There's not a clear cut case for the BoC to hike again: BMO chief economist
Economists says Canada’s latest GDP figures raise the odds of further rate hikes from the Bank of Canada, though the central bank may wait for more data before stepping off the sidelines.
Statistics Canada reported on Wednesday that the country’s economy grew at an annualized rate of 3.1 per cent in the first quarter of 2023, beating StatsCan’s own 2.5 per cent forecast.
An early estimate for April showed economic growth of 0.2 per cent after a flat reading in March.
The figures show continued resilience in the economy as the Bank of Canada fights to bring down high inflation, and it might encourage the central bank to break from its pause in its interest rate tightening cycle earlier than many expected, economists said.
Derek Burleton, deputy chief economist at TD Bank, told BNN Bloomberg that it “wouldn’t be a shock at all” if the Bank of Canada hiked rates next week, given signs of strength in the second quarter.
“This would tilt that rate hike odd sometime over the summer even higher than it was before,” he said in a television interview.
While an increase at next week’s decision isn’t out of the question, Burleton said he sees a July rate hike more likely, as the central bank will have had more data to look at related to the labour market.
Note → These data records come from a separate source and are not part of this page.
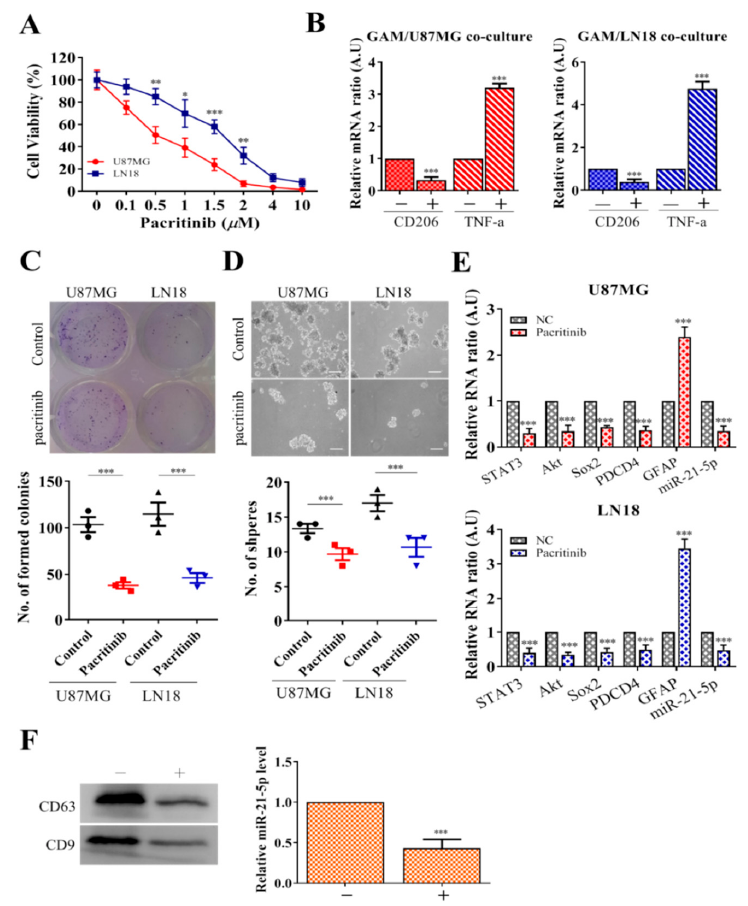
Figure 5. Pacritinib treatment suppresses GBM tumorigenesis and glioma stem cell (GSC) properties. ( A ) Pacritinib treatment significantly suppressed both U87MG and LN18 cells (approximate IC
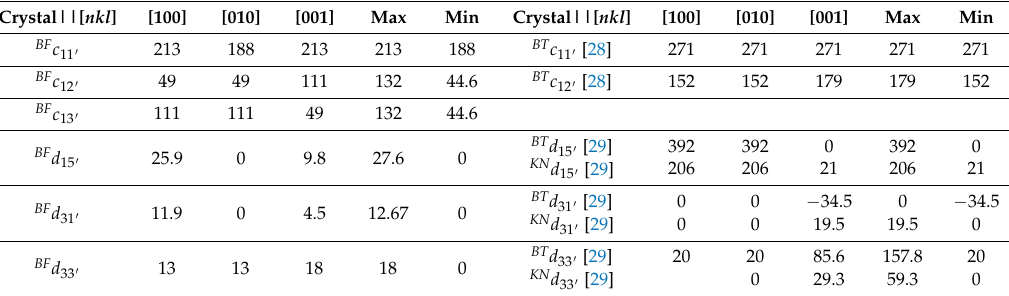
Figure 7. ( a ) Schematic diagram of piezoelectric constant d 33 by the experimental data of BiFeO 3 ; ( b ) piezoelectric constant d 33 of BiFeO 3 in XOZ plane at φ = 0 ◦ ; ( c ) piezoelectric constant d 33 of BiFeO 3 in X ’ OZ plane at φ = 60 ◦ (unit 10 − 12 C/N). Table 1. Comparison of elastic stiffness c ij (cid:48) (GPa) and piezoelectric constant d ij (cid:48) (10 − 12 C/N) and their extremums along chosen orientations among BiFeO 3 ( 3m ), tetragonal BaTiO 3 ( 4mm ), and KNbO 3 ( m2m ) [28,29] #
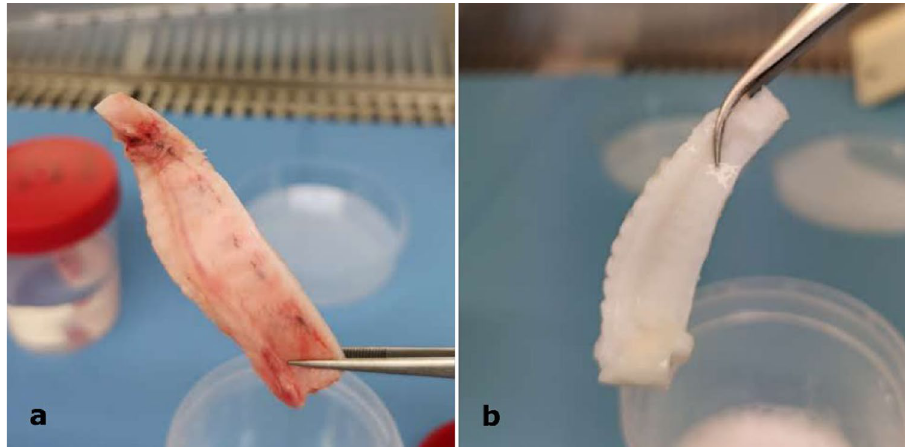
Figure 1. ( a , b ) Representative images of ( a ) non-decellularized and ( b ) decellularized hemi-palates. Each palate was washed in ultrapure water, treated in 4% sodium deoxycholate and then with DNase-I to be finally rinsed in ultrapure water. In order to remove decellularization reagents, samples were then washed with increasing percentages of denatured ethanol and finally rehydrated in ultrapure water. The macroscopic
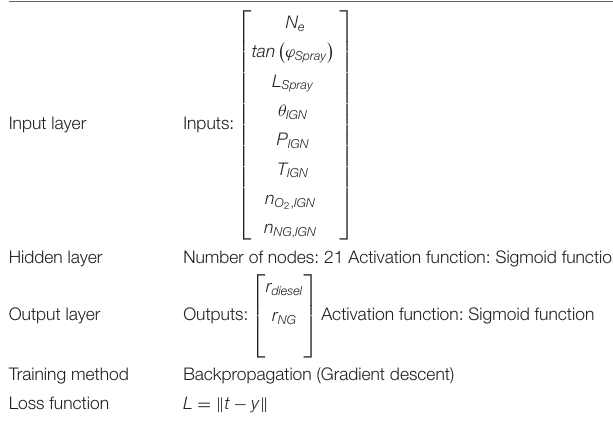
TABLE 3 | Details of the neural network for prediction of parameters in the Wiebe function.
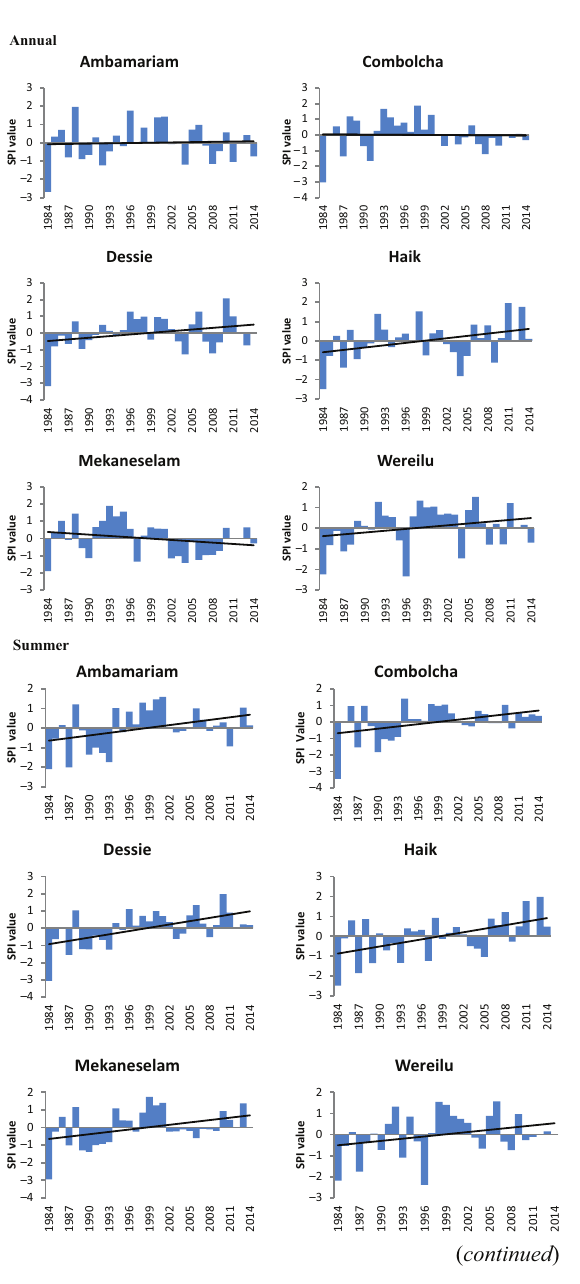
Figure 3. Magnitude and frequency of SPI values at annual, summer and spring time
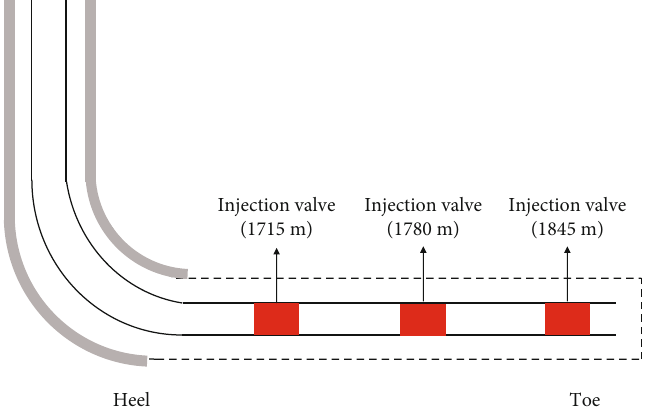
Figure 12: Schematic fi gure of Well XH27 in Liaohe oil fi eld.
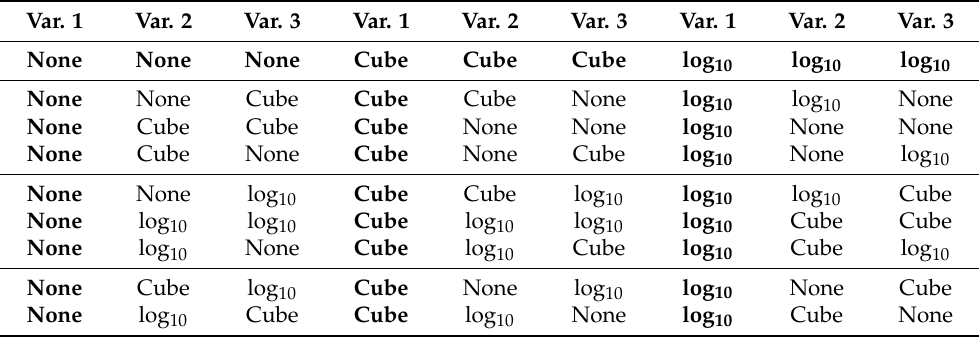
Table 1. The 27 possible data combinations of three variables (Var.) each of which are subjected to three data transformations in the same analysis: none, cube root, or log 10 . Two distinct assemblages were used in the “Data-Transformation Experiment” to address the second objective—establish the best combination of data transformation for the discrimination of oil spills from look-alike slicks. Baseline combinations with the same transformation are given in the first row. “Metoc Assemblage”: wind speed (WND), sea-surface temperature (SST), and chlorophyll-a concentration (CHL). “Size Assemblage”: area, aspect ratio (length-to-width ratio: LtoW), and number of parts of each feature (NUM)—see also Figure 4 in Carvalho et al. [42]. See also Section 3.1.3. Var. 1 Var.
Statistics Canada will next report on the jobs market on June 9, two days after the Bank of Canada’s June 7 meeting.
“They may just want to take a little bit longer to reflect on things,” Burleton said. “I do see July being a higher probability than June.”
Other economists expressed similar views after the Wednesday morning GDP snapshot.
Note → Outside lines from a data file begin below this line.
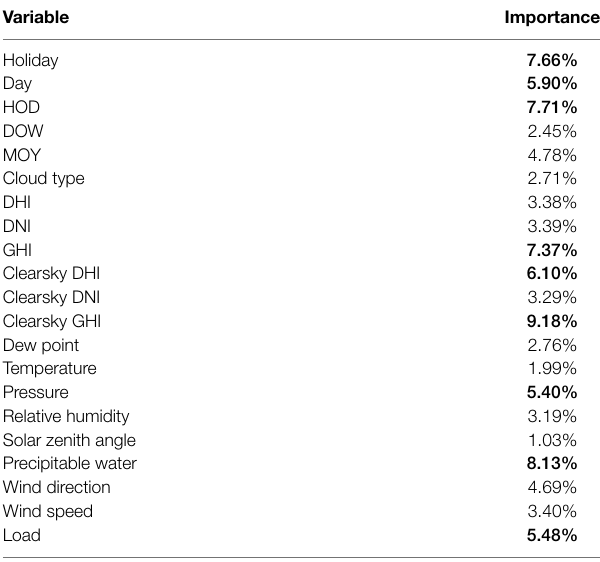
TABLE 4 | Importance of variable importance for past inputs.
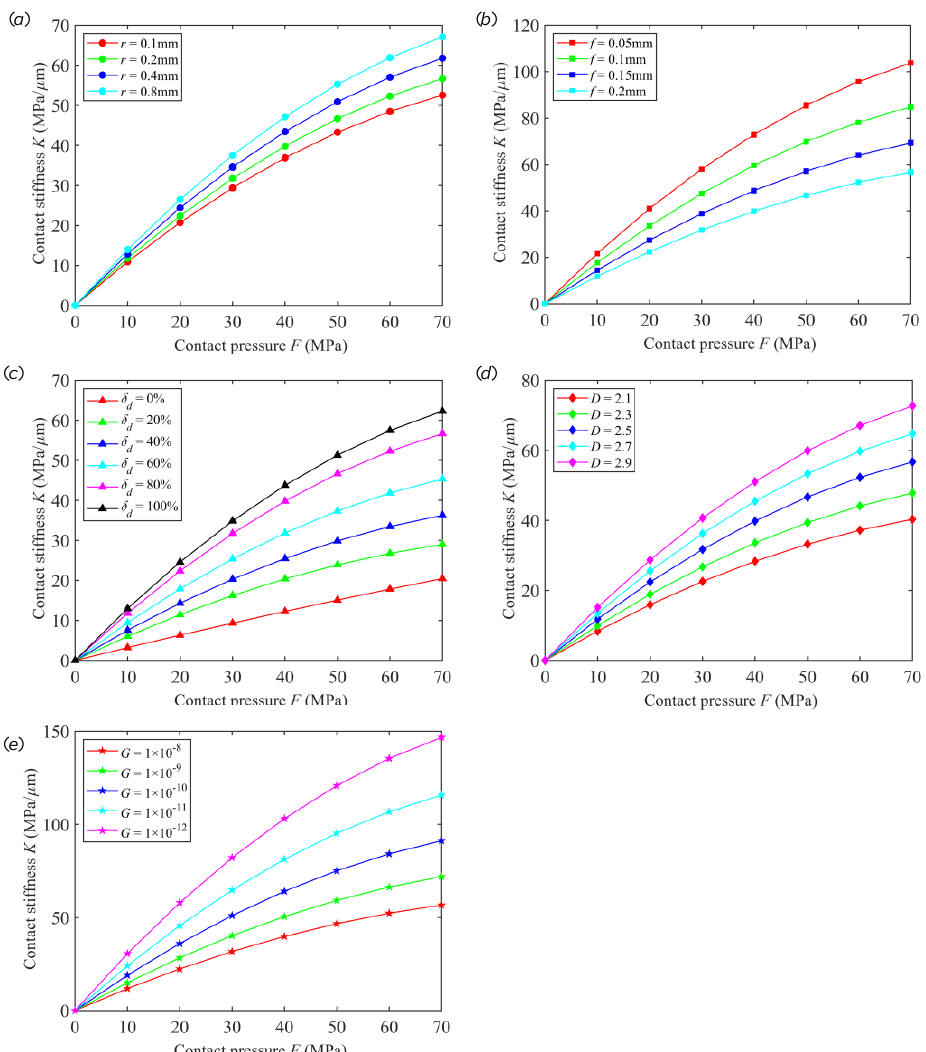
Figure 7. Comparison results for normal contact stiffness. ( a ) Different arc radii of turning tools; ( b ) Different turning feed rates; ( c ) Different grinding depths; ( d ) Different fractal dimensions; ( e ) Different scale coefficients.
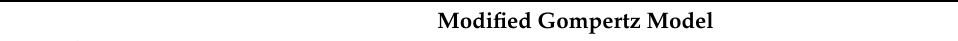
Figure 5. Cumulative methane yields from digestate ultrasonicated under different specific energy inputs. Table 1. Kinetic parameters estimated with biochemical methane potential (BMP) test data fitting. TS: total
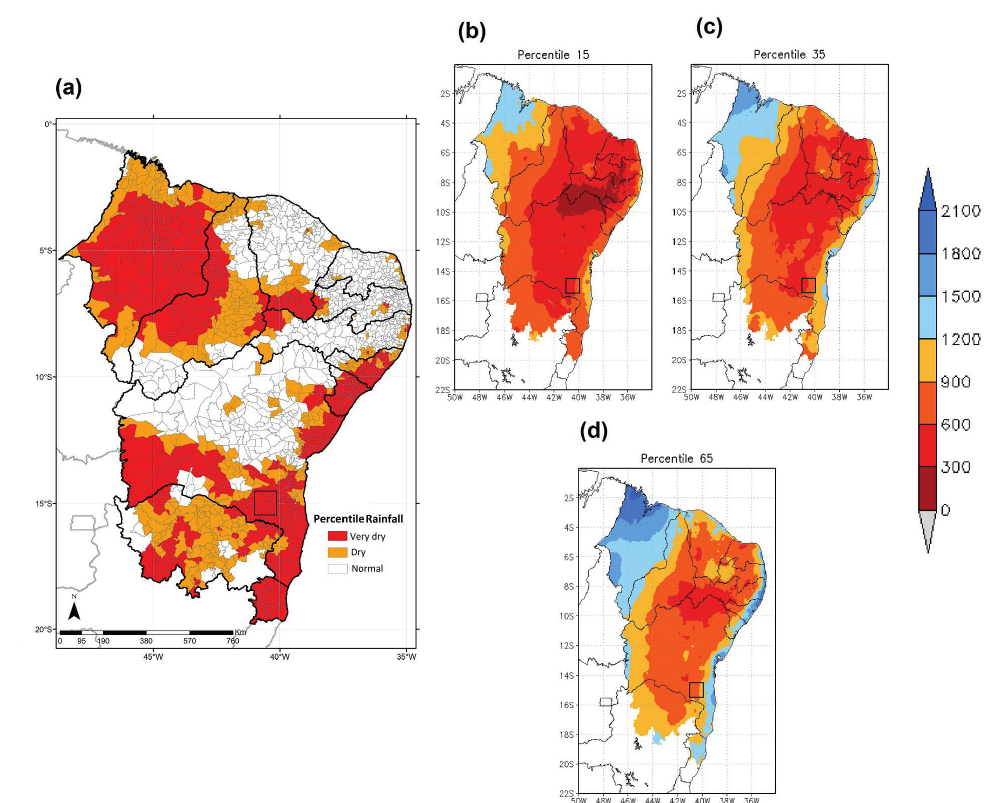
Figure 3 - Classification of the drought condition according to the percentile of precipitation from October 2015 to September 2016: ( a ) and accumulated rainfall (mm) for thresholds Percentile 15% ( b ) Percentile 35% ( c ) and Percentile 65% ( d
Andrew Grantham with CIBC Economics said in a note that the April estimate was stronger than expected, particularly as the strike by federal public service workers would have dragged on the economy during that month.
“Overall, the headline reading, composition of growth and handoff to Q2 were all slightly stronger than we had expected, raising the odds of another Bank of Canada rate hike,” he wrote.
“However, we still expect that they will want to wait to see more data and revise their forecasts (in the July monetary policy report) before making a final decision on whether to raise rates again, rather than hike next week.”
A note from Desjardins’ Royce Mendes noted that the 3.1 per cent annualized economic growth “sailed past” most forecasts from economists and the Bank of Canada, and the apparent “solid footing” for the start of the second quarter in April.
Those factors, along with the acceleration of household spending, make a summer rate hike more likely, he said.
“It seems likely the Bank of Canada will be seriously considering raising rates next week,” he wrote. “While they might pass on changing course just yet, the belief that the central bank will further tighten policy this summer is justifiably gaining traction.”
Stefane Marion, chief economist at National Bank of Canada, meanwhile, said he thinks increased rate hike expectations were an overreaction to Wednesday’s data and he thinks a June or July increase would come too soon.
He pointed to signs in the StatsCan report of declining business investments and profits, which suggest effects of the steep interest rate hikes from the past year are starting to take hold.
The central bank should wait for future data points on inflation and the economy before deciding to act, potentially in the fall, he said.
“I think it would be premature for the central bank to start hiking in June just because the Q1 data was stronger than expected,” Marion told BNN Bloomberg in a television interview.
“Perhaps the best thing to do is to stay right in the middle right now.”